The West Point School Board ordered students to ride a bus across King William County to attend Hamilton-Holmes High School (now middle school) after shutting down the high school portion of the Beverly Allen School, according to a 2014 Tidewater Review article.
The students, called the “West Point 29,” refused to attend Hamilton-Holmes and walked to West Point High School, an all white school, and were denied enrollment on Sept. 4, 1952. The students then protested and the case ended up in court.
Attorney Oliver Hill from the NAACP represented participants along with eight parents who were arrested in connection. King William Circuit Court ruled in favor of the school division in the case. The Virginia Supreme Court then overruled that decision.
The last segregated graduating class was in 1966.
In 1974, the town sold the building to the Community Development Association of West Point and Vicinity, made up of African-American community and church leaders who turned it into the West Point and Vicinity Cultural Center, according to property records.

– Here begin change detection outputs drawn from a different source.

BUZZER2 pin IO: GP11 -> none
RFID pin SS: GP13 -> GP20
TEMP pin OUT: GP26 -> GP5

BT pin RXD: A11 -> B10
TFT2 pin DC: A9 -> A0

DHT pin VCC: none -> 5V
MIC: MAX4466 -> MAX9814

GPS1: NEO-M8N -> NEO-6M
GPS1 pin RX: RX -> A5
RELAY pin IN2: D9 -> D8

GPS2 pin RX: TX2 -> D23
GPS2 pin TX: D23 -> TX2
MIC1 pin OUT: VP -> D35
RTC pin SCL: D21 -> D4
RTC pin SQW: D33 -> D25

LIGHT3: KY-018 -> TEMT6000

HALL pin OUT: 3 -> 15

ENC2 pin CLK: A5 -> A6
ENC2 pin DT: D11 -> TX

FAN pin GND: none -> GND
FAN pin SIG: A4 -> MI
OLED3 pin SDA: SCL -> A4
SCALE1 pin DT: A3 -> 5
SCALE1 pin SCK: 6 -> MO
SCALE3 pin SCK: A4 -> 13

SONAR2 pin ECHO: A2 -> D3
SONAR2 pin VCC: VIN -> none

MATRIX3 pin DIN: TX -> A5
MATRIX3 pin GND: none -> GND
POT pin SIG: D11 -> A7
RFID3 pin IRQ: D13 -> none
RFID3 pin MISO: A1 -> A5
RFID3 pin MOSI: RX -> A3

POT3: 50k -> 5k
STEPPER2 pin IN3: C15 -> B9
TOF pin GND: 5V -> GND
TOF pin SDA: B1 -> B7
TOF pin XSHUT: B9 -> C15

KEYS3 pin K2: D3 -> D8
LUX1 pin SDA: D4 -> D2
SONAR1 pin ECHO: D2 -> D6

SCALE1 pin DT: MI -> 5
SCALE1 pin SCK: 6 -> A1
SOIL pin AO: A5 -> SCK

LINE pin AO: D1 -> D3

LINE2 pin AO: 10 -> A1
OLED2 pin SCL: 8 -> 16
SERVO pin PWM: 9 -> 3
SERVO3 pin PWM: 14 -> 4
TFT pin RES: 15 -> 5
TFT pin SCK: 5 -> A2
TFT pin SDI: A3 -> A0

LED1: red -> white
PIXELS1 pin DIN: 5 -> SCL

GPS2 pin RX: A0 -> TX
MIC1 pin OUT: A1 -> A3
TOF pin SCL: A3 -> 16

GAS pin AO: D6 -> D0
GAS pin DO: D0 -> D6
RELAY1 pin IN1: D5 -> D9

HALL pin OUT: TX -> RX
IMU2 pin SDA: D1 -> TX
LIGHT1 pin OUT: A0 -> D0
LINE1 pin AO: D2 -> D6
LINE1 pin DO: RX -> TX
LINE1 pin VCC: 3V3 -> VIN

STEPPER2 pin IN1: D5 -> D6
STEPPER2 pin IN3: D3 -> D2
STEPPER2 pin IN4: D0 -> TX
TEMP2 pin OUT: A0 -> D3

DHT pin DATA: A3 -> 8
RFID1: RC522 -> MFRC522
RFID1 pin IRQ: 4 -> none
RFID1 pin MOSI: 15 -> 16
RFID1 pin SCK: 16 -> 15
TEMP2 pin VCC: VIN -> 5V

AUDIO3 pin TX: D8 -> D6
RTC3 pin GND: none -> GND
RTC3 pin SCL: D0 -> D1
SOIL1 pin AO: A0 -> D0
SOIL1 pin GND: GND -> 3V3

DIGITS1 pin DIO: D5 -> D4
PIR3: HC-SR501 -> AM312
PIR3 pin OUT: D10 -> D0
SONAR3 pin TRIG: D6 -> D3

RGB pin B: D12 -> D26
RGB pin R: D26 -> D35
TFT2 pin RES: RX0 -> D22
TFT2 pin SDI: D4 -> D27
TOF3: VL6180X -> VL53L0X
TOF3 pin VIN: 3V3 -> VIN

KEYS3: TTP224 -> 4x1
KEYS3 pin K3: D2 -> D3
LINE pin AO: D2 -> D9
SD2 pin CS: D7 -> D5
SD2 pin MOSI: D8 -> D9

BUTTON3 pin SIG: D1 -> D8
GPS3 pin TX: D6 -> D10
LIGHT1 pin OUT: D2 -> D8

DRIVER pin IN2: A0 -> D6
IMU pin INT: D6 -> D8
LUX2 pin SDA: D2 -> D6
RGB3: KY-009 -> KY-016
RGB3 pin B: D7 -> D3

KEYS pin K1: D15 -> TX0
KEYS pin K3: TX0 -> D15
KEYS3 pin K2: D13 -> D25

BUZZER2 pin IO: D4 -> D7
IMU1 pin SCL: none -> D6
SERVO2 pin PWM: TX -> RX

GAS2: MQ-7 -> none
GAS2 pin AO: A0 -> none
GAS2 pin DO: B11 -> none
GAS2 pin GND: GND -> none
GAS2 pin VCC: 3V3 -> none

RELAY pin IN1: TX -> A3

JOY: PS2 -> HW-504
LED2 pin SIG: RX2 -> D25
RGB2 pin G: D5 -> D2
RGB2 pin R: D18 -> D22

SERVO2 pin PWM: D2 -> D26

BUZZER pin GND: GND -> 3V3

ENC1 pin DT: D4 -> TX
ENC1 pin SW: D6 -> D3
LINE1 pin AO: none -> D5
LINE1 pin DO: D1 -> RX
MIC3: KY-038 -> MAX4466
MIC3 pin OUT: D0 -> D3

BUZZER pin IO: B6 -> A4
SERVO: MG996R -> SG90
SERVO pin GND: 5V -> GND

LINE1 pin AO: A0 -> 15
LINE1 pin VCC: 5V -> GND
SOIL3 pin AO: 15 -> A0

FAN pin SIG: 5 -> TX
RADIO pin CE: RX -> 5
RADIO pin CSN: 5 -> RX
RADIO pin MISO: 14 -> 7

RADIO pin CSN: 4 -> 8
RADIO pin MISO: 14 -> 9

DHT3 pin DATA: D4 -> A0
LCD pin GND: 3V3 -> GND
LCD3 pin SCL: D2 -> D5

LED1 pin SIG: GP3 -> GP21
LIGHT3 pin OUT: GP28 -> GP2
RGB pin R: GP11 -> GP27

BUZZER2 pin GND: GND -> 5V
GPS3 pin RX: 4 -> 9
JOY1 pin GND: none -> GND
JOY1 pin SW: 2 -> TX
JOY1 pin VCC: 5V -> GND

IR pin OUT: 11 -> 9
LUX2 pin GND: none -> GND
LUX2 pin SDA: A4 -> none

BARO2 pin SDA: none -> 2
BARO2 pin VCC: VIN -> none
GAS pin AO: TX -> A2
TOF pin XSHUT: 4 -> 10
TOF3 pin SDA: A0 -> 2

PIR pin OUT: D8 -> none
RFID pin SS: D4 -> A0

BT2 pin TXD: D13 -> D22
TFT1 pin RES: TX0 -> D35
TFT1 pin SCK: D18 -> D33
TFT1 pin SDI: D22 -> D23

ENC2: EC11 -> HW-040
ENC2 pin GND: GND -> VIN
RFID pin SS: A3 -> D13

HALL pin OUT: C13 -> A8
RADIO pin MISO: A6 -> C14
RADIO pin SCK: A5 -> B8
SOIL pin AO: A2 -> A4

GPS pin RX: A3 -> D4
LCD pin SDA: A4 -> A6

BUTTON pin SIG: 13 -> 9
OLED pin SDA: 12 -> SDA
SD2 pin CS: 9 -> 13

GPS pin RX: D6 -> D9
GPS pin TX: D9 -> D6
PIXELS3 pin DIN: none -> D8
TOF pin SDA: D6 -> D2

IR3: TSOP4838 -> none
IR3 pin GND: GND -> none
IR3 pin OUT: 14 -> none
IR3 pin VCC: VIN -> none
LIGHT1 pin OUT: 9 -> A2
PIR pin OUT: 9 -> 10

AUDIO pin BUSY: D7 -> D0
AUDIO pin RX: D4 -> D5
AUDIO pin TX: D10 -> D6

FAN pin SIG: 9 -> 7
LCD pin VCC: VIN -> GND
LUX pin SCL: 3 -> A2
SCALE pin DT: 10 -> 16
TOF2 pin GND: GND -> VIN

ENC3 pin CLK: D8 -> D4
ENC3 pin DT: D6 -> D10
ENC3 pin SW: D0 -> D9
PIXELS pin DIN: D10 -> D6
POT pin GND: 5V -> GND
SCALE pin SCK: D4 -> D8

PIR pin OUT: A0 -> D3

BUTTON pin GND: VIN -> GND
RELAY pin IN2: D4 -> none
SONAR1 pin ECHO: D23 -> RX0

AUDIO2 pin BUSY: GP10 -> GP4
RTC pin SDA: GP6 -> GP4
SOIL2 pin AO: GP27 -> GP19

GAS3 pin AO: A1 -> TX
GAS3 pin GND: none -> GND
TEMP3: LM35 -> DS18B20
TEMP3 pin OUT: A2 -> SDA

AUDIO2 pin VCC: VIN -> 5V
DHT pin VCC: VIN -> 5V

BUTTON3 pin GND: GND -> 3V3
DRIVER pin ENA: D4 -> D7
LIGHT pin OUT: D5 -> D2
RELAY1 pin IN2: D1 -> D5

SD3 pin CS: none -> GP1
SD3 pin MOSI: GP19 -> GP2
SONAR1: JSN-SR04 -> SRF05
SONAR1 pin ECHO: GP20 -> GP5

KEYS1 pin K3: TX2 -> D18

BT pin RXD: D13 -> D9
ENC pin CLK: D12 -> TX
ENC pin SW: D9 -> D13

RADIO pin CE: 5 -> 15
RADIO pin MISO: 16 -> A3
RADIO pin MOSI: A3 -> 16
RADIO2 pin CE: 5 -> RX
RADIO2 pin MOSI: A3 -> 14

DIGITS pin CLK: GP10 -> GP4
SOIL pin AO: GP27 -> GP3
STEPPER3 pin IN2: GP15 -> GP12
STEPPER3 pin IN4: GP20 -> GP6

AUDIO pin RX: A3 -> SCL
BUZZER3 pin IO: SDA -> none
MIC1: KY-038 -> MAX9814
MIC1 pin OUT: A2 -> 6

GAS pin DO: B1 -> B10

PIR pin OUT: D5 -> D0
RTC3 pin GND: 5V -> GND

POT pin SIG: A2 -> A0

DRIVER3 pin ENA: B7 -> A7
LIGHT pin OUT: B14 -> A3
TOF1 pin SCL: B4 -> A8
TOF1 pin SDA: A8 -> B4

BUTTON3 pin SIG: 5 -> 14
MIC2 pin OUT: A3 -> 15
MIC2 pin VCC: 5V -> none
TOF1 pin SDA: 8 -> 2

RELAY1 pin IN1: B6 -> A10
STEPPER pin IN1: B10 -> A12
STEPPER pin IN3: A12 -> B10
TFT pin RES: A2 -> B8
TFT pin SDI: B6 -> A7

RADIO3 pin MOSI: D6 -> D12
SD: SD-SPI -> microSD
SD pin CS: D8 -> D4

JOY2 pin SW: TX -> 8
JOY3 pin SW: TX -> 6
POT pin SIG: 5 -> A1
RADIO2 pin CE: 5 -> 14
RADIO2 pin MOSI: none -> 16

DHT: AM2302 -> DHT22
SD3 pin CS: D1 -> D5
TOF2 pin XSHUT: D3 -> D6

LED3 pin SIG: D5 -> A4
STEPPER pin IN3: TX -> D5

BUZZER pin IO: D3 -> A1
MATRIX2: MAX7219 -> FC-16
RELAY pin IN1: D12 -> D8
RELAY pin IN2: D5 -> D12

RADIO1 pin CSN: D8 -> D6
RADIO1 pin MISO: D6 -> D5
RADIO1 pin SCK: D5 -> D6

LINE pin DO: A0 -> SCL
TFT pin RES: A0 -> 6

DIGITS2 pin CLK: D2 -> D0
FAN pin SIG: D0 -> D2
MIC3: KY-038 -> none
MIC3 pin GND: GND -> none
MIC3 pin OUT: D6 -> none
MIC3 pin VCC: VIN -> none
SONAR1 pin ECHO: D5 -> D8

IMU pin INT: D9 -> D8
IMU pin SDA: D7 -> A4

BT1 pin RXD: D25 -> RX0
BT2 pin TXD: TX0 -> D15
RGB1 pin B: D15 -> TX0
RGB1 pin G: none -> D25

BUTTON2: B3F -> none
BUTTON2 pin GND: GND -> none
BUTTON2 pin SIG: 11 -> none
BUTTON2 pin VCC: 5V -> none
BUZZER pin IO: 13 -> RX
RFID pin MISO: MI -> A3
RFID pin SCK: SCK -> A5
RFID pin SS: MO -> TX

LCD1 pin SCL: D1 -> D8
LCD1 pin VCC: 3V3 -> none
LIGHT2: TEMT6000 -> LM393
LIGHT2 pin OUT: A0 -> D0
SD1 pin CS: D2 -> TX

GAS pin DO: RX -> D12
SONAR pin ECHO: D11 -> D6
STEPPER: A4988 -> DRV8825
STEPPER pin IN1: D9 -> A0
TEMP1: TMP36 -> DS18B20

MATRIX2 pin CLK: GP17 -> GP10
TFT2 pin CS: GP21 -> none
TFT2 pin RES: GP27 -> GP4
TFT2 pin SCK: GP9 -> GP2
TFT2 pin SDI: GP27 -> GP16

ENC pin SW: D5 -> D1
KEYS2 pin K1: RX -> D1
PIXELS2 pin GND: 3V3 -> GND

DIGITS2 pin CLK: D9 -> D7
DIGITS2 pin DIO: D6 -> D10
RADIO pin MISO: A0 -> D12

Edward Forrest then bought the building in 2002, and the center continued operations until the late 2000s, according to property records. He sold the building to Barber in May 2018 after facing financial troubles.
Barber said he didn’t want the building and only bought it to help his friend and former employee. Barber put the building up for sale in 2018 soon after he bought it.
Barber said he did not notify the foundation as “they knew it was for sale,” and he did not wish to make a tax deductible donation to the foundation, a nonprofit corporation.
The foundation has been in touch with WestRock, although has not heard of any specific plans for the building, according to Sirles.